Artur Chukhrai for SerpApi

Posted on Aug 26, 2022 • Edited on Feb 6, 2023 • Originally published at serpapi.com

Scrape YouTube autocomplete results with Python

#python #tutorial #programming #webscraping

What will be scraped
Full Code
Preparation
Code Explanation
Output

What will be scraped

Full Code

If you don't need explanation, have a look at full code example in the online IDE.

import re, json, time
from selenium import webdriver
from selenium.webdriver.chrome.service import Service
from webdriver_manager.chrome import ChromeDriverManager
from selenium.webdriver.common.by import By
from selenium.webdriver.support.wait import WebDriverWait
from selenium.webdriver.support import expected_conditions as EC
from parsel import Selector


def scrape_youtube_autocomplete():
    service = Service(ChromeDriverManager().install())

    options = webdriver.ChromeOptions()
    options.add_argument("--headless")
    options.add_argument('--lang=en')
    options.add_argument("user-agent=Mozilla/5.0 (Windows NT 10.0; Win64; x64) AppleWebKit/537.36 (KHTML, like Gecko) Chrome/104.0.0.0 Safari/537.36")

    queries = ["lord of the rings ", "fus ro dah ", "harry potter "]

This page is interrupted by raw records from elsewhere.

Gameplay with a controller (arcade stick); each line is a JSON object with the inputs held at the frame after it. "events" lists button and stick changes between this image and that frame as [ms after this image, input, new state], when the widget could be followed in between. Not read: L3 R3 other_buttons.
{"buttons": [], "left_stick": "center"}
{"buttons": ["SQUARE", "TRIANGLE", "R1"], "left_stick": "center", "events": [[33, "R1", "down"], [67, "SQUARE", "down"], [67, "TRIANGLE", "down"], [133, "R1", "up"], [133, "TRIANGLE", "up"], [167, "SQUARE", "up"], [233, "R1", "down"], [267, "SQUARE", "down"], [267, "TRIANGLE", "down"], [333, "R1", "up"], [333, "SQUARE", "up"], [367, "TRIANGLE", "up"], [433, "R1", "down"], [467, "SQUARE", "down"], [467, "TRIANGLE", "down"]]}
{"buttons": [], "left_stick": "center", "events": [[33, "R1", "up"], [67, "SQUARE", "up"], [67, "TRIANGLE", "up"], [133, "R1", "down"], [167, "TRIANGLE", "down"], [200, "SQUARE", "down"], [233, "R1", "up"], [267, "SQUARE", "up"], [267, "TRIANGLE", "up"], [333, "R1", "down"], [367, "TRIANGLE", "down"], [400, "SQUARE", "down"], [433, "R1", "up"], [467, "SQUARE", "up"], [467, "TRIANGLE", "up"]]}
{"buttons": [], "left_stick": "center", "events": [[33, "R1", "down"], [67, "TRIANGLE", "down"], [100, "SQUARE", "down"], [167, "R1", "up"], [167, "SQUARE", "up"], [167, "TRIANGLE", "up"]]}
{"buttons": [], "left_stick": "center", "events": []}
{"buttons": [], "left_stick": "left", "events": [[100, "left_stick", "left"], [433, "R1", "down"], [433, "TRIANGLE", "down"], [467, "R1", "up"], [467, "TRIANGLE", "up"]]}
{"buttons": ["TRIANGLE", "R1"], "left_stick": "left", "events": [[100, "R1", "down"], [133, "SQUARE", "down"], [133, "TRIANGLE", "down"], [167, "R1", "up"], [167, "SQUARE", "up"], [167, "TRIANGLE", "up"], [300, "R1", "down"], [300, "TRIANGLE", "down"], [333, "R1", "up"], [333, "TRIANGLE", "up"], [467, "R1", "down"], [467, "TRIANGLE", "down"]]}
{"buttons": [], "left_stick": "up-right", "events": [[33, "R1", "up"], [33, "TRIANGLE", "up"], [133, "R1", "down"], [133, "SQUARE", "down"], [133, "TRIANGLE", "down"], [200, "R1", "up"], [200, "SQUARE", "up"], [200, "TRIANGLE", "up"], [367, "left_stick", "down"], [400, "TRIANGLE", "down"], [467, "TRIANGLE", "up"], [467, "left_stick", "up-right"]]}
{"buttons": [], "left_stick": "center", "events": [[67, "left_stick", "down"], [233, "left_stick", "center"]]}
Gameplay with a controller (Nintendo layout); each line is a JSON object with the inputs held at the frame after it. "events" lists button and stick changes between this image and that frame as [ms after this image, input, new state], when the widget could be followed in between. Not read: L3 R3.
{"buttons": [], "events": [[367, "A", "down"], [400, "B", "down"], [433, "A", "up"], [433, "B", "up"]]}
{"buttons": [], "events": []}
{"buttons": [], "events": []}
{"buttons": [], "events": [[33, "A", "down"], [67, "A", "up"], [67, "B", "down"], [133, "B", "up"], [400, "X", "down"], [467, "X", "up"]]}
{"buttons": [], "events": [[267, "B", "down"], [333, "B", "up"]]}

    youtube_autocomplete = []

    for query in queries:
        driver = webdriver.Chrome(service=service, options=options)
        driver.get("https://www.youtube.com/")

        WebDriverWait(driver, 10000).until(EC.visibility_of_element_located((By.TAG_NAME, 'body')))

        search_input = driver.find_element(By.XPATH, '//input[@id="search"]')
        search_input.click()

        search_input.send_keys(query)

        time.sleep(1)

        selector = Selector(driver.page_source)

        # https://regex101.com/r/zZb3X0/1
        autocomplete_results = [
            re.search(r'">(.*)</b>', result).group(1).replace("<b>", "")
            for result in selector.css('.sbqs_c').getall()
        ]

        youtube_autocomplete.append({
            "query": query.strip(),
            "autocomplete_results": autocomplete_results
        })

        driver.quit()

    print(json.dumps(youtube_autocomplete, indent=2, ensure_ascii=False))


scrape_youtube_autocomplete()

Preparation

Install libraries:

pip install parsel selenium webdriver webdriver_manager

Basic knowledge scraping with CSS selectors

CSS selectors declare which part of the markup a style applies to thus allowing to extract data from matching tags and attributes.

If you haven't scraped with CSS selectors, there's a dedicated blog post of mine
about how to use CSS selectors when web-scraping that covers what it is, pros and cons, and why they matter from a web-scraping perspective.

Reduce the chance of being blocked

Make sure you're using request headers user-agent to act as a "real" user visit. Because default requests user-agent is python-requests and websites understand that it's most likely a script that sends a request. Check what's your user-agent.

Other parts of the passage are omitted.